Many participants expressed concern at the oligopolistic structure of the credit rating market, despite the existence of strong regional or specialist players, and stressed the need to increase competition and to encourage more players in the market. One cited a past example of large corporations downgraded by some rating agencies, whereas other agencies maintained investment grade ratings, allowing the corporations to continue to raise funding and to continue to be profitable today. Some noted the importance of local knowledge in this respect.

A few participants said that more players would not necessarily improve competition or that more competition could be stimulated within the current structure. One participant thought that more competition could worsen the quality of ratings, though this was contested by other participants. A representative of the European Parliament explained the proposals regarding the creation of a publicly supported new European rating agency in the form of a foundation assessment.

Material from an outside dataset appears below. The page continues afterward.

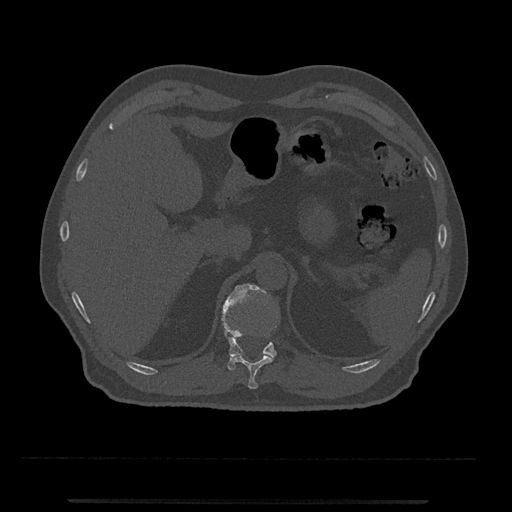
CT including the spine, one axial slice; position 434 of 797 along the scan axis; reconstruction kernel Br40s/3; bone window (W 1800 / L 400 HU); 0.5 mm slice thickness; 512 × 512 image matrix, field of view 419 × 419 mm. Male patient, age 63 years. Case-level facts recorded for this patient, not image findings: primary cancer: prostate.
Structures marked on this image (semi-automatic segmentation, software-assisted and operator-edited):
- T11 vertebra: box from (x=233, y=327) to (x=276, y=389) px
- T12 vertebra: (x=222, y=283)–(x=277, y=371)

The majority of participants were against a European rating agency as a public initiative, regardless of how it was funded. Some cited the long timeframe of around 10 years it might take for such an institution to gain credibility, while others thought it never would due to the questions about its independence and absence of conflicts of interest. Some felt that one new, large player would not increase competition. Others felt it was not appropriate to give public support to one specific agency or project over the rest, as this would distort competition.

A number of participants called for regulation to reduce and not increase barriers to entry. One participant noted that despite private ownership, CRAs have an important public responsibility and should base their actions on the public good. One proposed stimulating more competition promoting comparability of the performance of ratings issued by CRAs.

Conflicts of interest in the issuer pays model

Some participants noted that no model is free of conflicts of interest. One proposed the creation of a private not-for-profit investor-pays model foundation, suggesting that by having several stakeholders with different interests, conflicts could be minimised. Several participants called for more focus on conflicts in the registration process.

Some participants called for greater transparency to counter conflicts. A few participants drew comparisons to the audit industry, with some advocating mandatory rotation. However, others cautioned against this. A few participants cautioned against conflicts created by the shareholding structure of the largest CRAs, and the similarity between their shareholders. One said that the issuer pays model had allowed issuers to bribe for favourable ratings, but this statement was strongly rejected by others.

Civil liability of CRAs

Some supported more stringent liability for CRAs, a few drawing parallels to the audit industry. A standard of gross negligence or intent was suggested. The opinion was also expressed that it would be easier to pursue liability claims against CRAs by moving to an investor-pays based model.

There were calls in various parts of the discussion by participants for CRAs to take responsibility for their actions, especially in view of the serious potential consequences.